AIM OF THE EXERCISE:
Begin at the line below that has "right shoulder: (621, 724)". Stop after the line that has "left elbow: (463, 327)", repeating each line exactly and leaving out the pictures.

[[ SUPPLIED RECORDS, beginning ]]

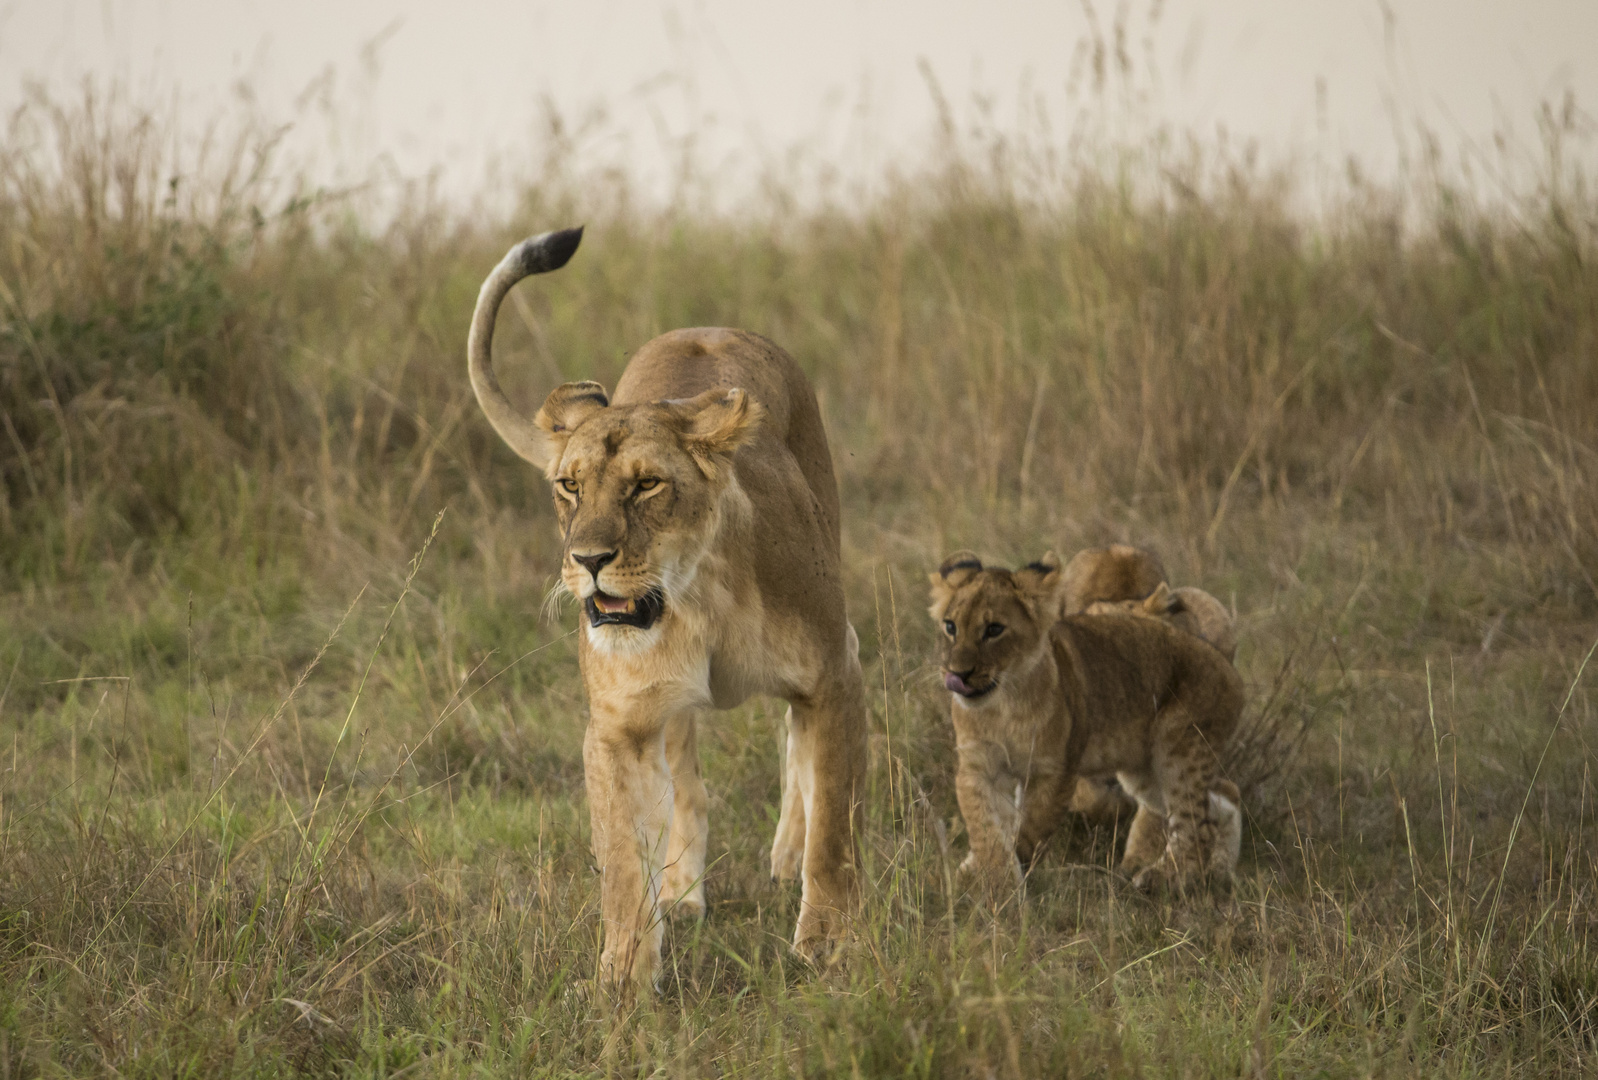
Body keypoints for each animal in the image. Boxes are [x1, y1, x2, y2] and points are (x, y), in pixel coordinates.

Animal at [466, 230, 862, 996]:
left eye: (647, 485)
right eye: (569, 486)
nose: (588, 559)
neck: (697, 595)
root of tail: (706, 328)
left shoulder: (834, 671)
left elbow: (832, 819)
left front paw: (827, 946)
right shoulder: (621, 724)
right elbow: (623, 861)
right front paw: (623, 981)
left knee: (796, 753)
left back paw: (784, 857)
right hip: (668, 713)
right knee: (689, 788)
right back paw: (682, 894)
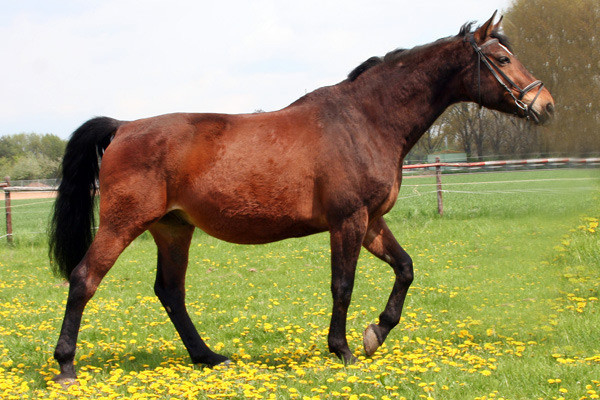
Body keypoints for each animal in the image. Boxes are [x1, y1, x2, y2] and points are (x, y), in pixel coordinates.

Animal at [49, 10, 556, 382]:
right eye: (502, 60)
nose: (545, 104)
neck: (364, 120)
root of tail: (123, 127)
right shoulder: (348, 220)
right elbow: (342, 285)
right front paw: (343, 350)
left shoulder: (371, 222)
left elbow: (406, 268)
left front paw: (376, 333)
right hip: (123, 224)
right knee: (84, 280)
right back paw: (67, 365)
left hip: (173, 229)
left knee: (171, 292)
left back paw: (208, 357)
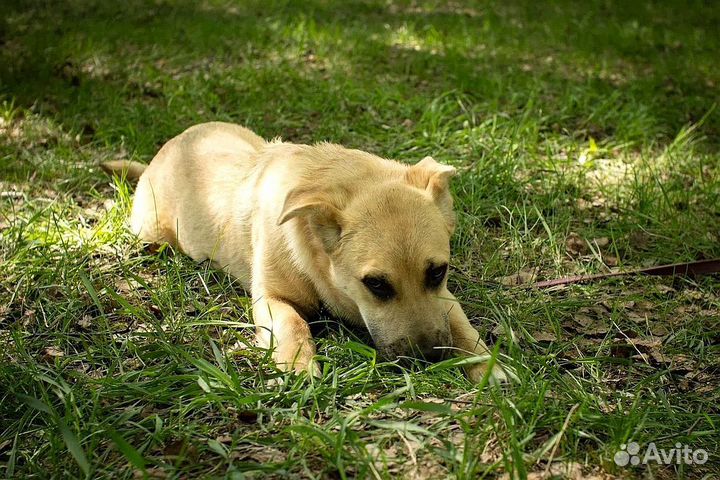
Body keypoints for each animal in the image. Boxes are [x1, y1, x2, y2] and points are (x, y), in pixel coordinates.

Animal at [102, 123, 512, 382]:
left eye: (437, 272)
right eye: (377, 284)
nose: (430, 358)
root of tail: (162, 153)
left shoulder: (445, 298)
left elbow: (463, 327)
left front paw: (487, 364)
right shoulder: (270, 298)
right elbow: (293, 323)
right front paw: (299, 365)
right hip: (149, 230)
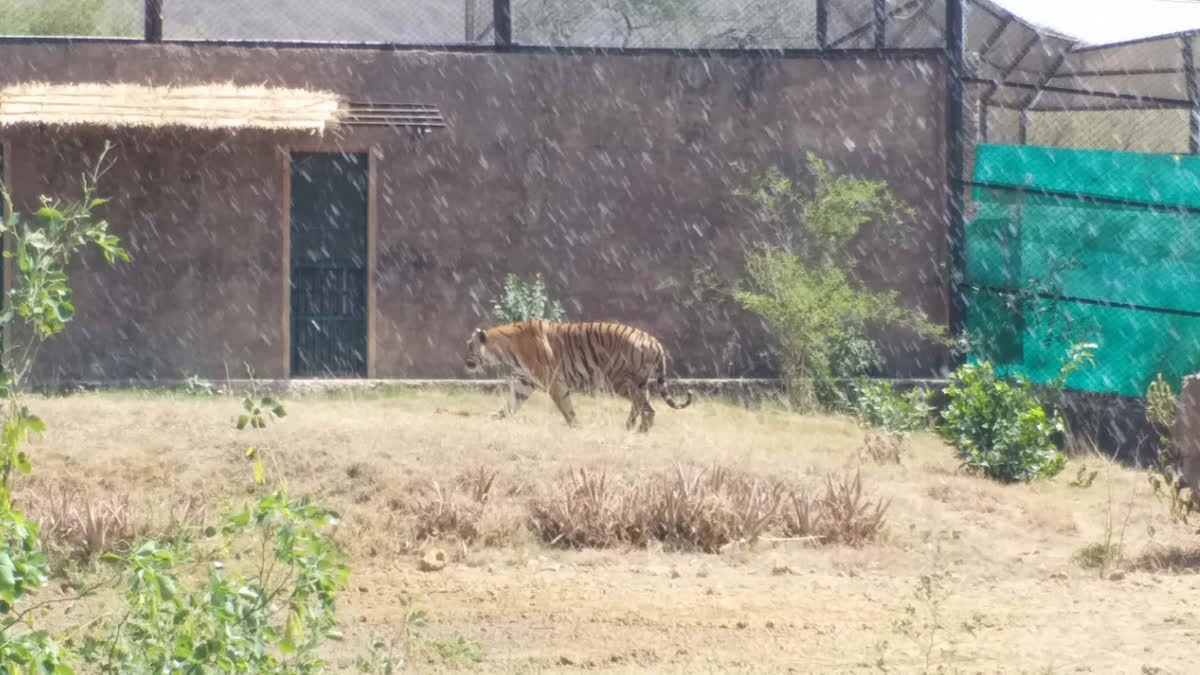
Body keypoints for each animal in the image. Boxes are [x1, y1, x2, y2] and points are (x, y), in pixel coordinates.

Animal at [463, 318, 694, 432]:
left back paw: (641, 430)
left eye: (469, 347)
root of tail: (654, 341)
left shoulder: (553, 380)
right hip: (639, 382)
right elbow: (511, 403)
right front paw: (496, 417)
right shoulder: (524, 382)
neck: (504, 348)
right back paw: (630, 427)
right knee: (642, 403)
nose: (464, 361)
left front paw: (575, 426)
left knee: (646, 406)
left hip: (619, 379)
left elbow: (565, 407)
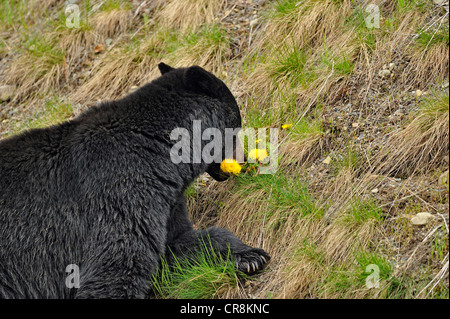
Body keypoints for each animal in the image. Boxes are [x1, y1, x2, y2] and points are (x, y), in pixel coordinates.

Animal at [0, 63, 268, 298]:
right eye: (237, 122)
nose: (244, 160)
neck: (159, 153)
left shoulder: (165, 201)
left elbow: (177, 243)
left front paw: (250, 256)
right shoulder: (119, 193)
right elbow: (117, 268)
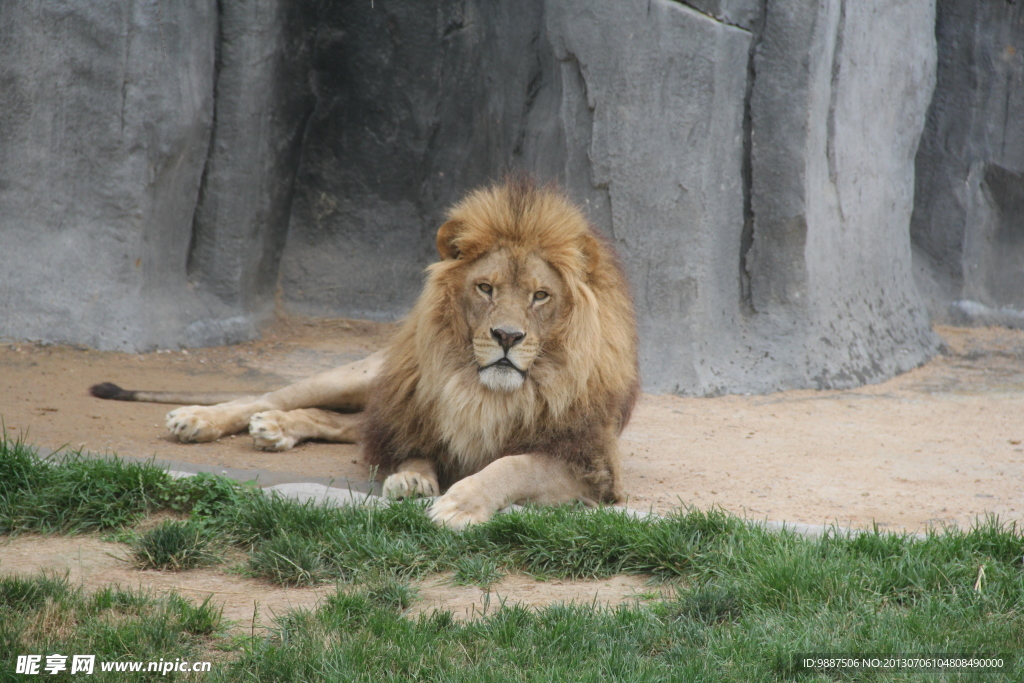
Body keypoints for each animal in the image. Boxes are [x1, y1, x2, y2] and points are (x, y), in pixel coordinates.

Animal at [96, 180, 638, 528]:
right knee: (272, 397)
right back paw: (202, 419)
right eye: (486, 287)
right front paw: (413, 481)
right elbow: (413, 449)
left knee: (339, 424)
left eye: (540, 296)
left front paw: (459, 503)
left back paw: (276, 430)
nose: (507, 336)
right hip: (360, 376)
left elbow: (511, 464)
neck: (482, 391)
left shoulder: (589, 467)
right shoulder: (412, 411)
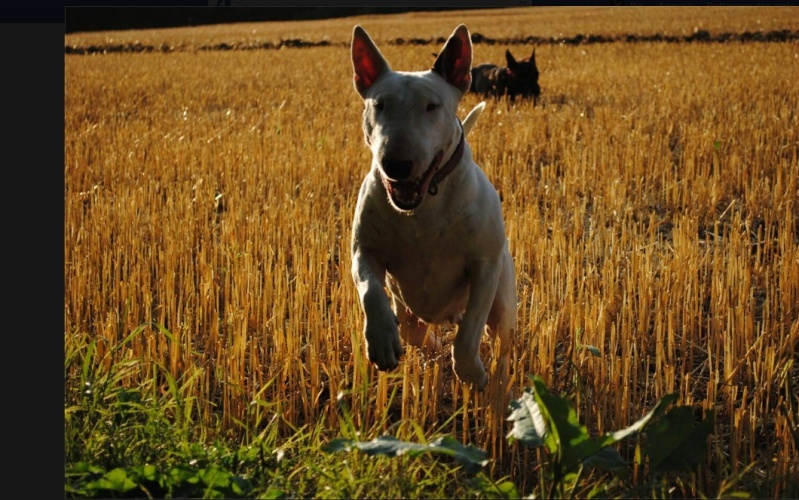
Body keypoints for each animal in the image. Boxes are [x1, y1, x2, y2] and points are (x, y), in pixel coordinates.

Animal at [352, 23, 520, 390]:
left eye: (432, 106)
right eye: (379, 104)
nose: (396, 164)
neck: (422, 207)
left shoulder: (485, 266)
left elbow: (469, 334)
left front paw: (472, 373)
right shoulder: (364, 250)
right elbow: (370, 289)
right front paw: (382, 340)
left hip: (504, 304)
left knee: (502, 343)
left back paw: (498, 385)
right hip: (410, 312)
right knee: (416, 333)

[[ SUPPLIED RECORDS, end ]]

COMPLETED EXERCISE:
right shoulder: (621, 724)
right elbow: (623, 861)
right front paw: (623, 981)
left knee: (796, 753)
left back paw: (784, 857)
right hip: (668, 713)
right knee: (689, 788)
right back paw: (682, 894)
Body keypoints for each animal in the image. Boxes are [x1, y1, x2, y2] and points are (x, y), in pixel coordinates.

Animal at [49, 10, 556, 382]:
right eye: (502, 60)
nose: (545, 104)
neck: (364, 120)
root of tail: (123, 127)
right shoulder: (348, 220)
right elbow: (342, 285)
right front paw: (343, 350)
left shoulder: (371, 222)
left elbow: (406, 268)
left front paw: (376, 333)
right hip: (123, 224)
right knee: (84, 280)
right back paw: (67, 365)
left hip: (173, 229)
left knee: (171, 292)
left back paw: (208, 357)
Body keypoints for each animal in the image. Boxes are [x1, y1, x2, y2] and points are (x, y), in pixel coordinates.

Animal at [102, 123, 512, 382]:
left eye: (437, 272)
right eye: (377, 284)
nose: (430, 358)
root of tail: (162, 153)
left shoulder: (445, 298)
left elbow: (463, 327)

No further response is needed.